Sunday, 24 July 2016

Time for a breather..

Chillax with a book

It’s the summer holidays for most English A Level students – time to relax after final or mock exam stress, stretch your legs and wiggle your toes.

If you’ve got a reading list for the next academic year, now is a fab opportunity to submerge yourself in those texts, to experience them as readers perhaps for the first time ... before you have to start analysing and writing about them!

Pausing for a while

At Crossref-it, we too are taking a breather. In just the past year we have added:
  • Four full-length text-guides on
    • The selected poems of John Keats
    • Othello, by William Shakespeare
    • The Color Purple, by Alice Walker
    • The Taming of the Shrew, by William Shakespeare
  • Themed lesson sequences on each of these texts
  • Thirty-four new Big Ideas from the Bible
  • Revision worksheets on eight texts featured on site
  • Eight new articles exploring poetic form.
Not surprisingly, we are now taking a break from adding further material for the present, so don’t be alarmed at the absence of blogs.

Meanwhile, having been built up to contain over 20,000 web entries, we trust that the current information more than meets your A Level English needs, so please enjoy exploring all that www.crossref-it.info continues to offer by scanning the green menu headings. And of course pass on details of the site to your mates and teachers.

Love literature, love life!

Thursday, 21 July 2016

Exploring the Big Ideas which run through literature

Cultural foundations

There are some themes and concepts which writers play with again and again through the canon of literature. They assume that their audience are familiar with the original concepts and so can recognise where each author has alluded to the idea or tweaked it for their own dramatic purposes.

Roald Dahl does the same thing when he takes the reader’s familiarity with well-known fairy tales, then suddenly challenges expectations by changing the narrative. His Red Riding Hood doesn’t get eaten (after whipping out a pistol!).

Reading enriched

Alluding to culturally embedded images and themes adds a whole new layer of meaning to our experience of literature, as readers bring their awareness of the source material to bear on the texts they encounter.

However, this all falls down once we lose our connection with what was once ‘common knowledge’.

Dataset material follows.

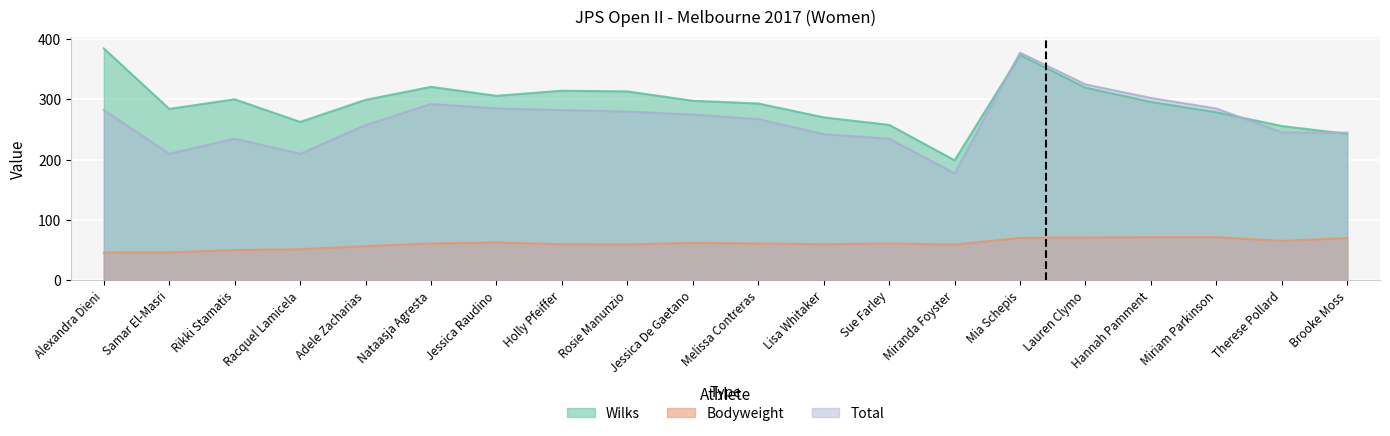

What are all the series names shown in the legend?

Wilks, Bodyweight, Total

  • For example, when Nelly accuses the elderly servant Joseph of being ‘the wearisomest self-righteous Pharisee’ in Wuthering Heights (ch 5), it means very little unless the reader recognises not only what a Pharisee is, but also the connotations of the term.
Often there’s not just one source for a concept, but it has built up through repeated usage. To explain the bigger picture, Crossref-it.info has a range of Big Ideas from the Classics and Big Ideas from the Bible. Crossref-it.info has just added to the latter as we encounter texts that refer to these concepts.
  • So in Rabbi, Pharisee, teacher of the law students can discover just why Nelly used the word Pharisee as term of abuse.
  • By exploring Poverty and wealth, readers will have a better understanding of Cornelia’s motivation in The White Devil, or the Old Woman’s homily in The Wife of Bath’s Tale, as they gain insight into ideas that run counter to our modern culture.

These are just a couple of examples. Crossref-it.info now features one hundred Big Ideas from the Bible. Exploring them over the summer holidays will really help you get to grips with your A Level Lit. texts come September.

Friday, 8 July 2016

Exploring The Taming of the Shrew: Lesson worksheets for A Level Eng. Lit. teachers

Last week Crossref-it.info launched a comprehensive new guide for A Level Eng. Lit. students examining Shakespeare’s problematic comedy, The Taming of the Shrew.

Now there is help for teachers.

New updates mean that the text-guide is now accompanied by two sets of freely downloadable worksheets:
  • Investigate The Taming of the Shrew handouts pose exploratory questions on each scene in the play, helping students build up a valuable bank of notes. Collated from the text-guide and covering:
    • Induction and Act 1
    • Acts 2 and 3
    • Act 4
    • Act 5
these are great timesavers for teachers, and can be used to help students revise, catch up missed work or simply to set for homework.
  • Exploring aspects of the play and its world in greater depth and breadth, there are six new collections of lesson ideas exploring:
    • The play’s unusual double opening of the Induction and Act 1
    • How Shakespeare employs – and deviates from – the comic conventions of his era
    • Whether Bianca really is a ‘perfect woman’
    • The ways in which Petruchio and Katherina are paired and opposed
    • How the theme of marriage is developed through the play
    • How issues of social order and disorder permeate the plot.
Complementing most of these explorations are easily photocopiable student handouts.

Text-guide links

Each worksheet suggests where students can find handy information to help them deepen their knowledge by linking back to relevant pages within the new text-guide on The Taming of the Shrew. From there they can follow other links or simply roam through the wealth of material provided.

Created by UK educationalists, you can trust Crossref-it.info resources!